(Collected data)
>>>>>
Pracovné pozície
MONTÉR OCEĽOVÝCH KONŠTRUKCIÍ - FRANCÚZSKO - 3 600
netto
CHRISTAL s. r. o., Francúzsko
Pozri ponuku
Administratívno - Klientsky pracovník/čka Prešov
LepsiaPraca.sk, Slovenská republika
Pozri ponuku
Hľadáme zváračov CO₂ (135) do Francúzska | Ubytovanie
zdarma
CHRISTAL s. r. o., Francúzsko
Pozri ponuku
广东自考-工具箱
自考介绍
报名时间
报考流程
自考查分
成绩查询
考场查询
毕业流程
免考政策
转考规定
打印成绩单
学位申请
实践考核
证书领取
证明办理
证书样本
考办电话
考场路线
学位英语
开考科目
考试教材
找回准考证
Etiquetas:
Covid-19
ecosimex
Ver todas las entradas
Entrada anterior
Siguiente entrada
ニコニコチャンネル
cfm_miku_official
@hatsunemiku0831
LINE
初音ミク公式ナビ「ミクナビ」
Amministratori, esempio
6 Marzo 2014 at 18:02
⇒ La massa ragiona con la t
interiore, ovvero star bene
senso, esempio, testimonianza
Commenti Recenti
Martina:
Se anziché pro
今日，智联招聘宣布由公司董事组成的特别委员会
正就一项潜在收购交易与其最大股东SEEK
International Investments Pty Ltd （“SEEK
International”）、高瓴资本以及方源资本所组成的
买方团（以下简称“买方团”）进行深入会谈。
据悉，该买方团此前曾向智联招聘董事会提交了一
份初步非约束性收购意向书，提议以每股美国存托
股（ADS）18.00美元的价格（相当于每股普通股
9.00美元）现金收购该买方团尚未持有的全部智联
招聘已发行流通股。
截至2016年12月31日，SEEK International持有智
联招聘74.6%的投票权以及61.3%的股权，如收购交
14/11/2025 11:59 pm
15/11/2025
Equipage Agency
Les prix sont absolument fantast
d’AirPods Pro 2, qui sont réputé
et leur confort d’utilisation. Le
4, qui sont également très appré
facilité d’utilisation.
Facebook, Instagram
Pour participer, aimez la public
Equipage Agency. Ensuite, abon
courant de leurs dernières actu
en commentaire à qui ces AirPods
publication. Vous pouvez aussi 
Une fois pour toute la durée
<<<<<
# Exercise aim:
The response should be an exact copy of the lines from the one with "初音ミク公式ナビ「ミクナビ」" through the end of the data, with no other text.

# Finished exercise:
初音ミク公式ナビ「ミクナビ」
Amministratori, esempio
6 Marzo 2014 at 18:02
⇒ La massa ragiona con la t
interiore, ovvero star bene
senso, esempio, testimonianza
Commenti Recenti
Martina:
Se anziché pro
今日，智联招聘宣布由公司董事组成的特别委员会
正就一项潜在收购交易与其最大股东SEEK
International Investments Pty Ltd （“SEEK
International”）、高瓴资本以及方源资本所组成的
买方团（以下简称“买方团”）进行深入会谈。
据悉，该买方团此前曾向智联招聘董事会提交了一
份初步非约束性收购意向书，提议以每股美国存托
股（ADS）18.00美元的价格（相当于每股普通股
9.00美元）现金收购该买方团尚未持有的全部智联
招聘已发行流通股。
截至2016年12月31日，SEEK International持有智
联招聘74.6%的投票权以及61.3%的股权，如收购交
14/11/2025 11:59 pm
15/11/2025
Equipage Agency
Les prix sont absolument fantast
d’AirPods Pro 2, qui sont réputé
et leur confort d’utilisation. Le
4, qui sont également très appré
facilité d’utilisation.
Facebook, Instagram
Pour participer, aimez la public
Equipage Agency. Ensuite, abon
courant de leurs dernières actu
en commentaire à qui ces AirPods
publication. Vous pouvez aussi 
Une fois pour toute la durée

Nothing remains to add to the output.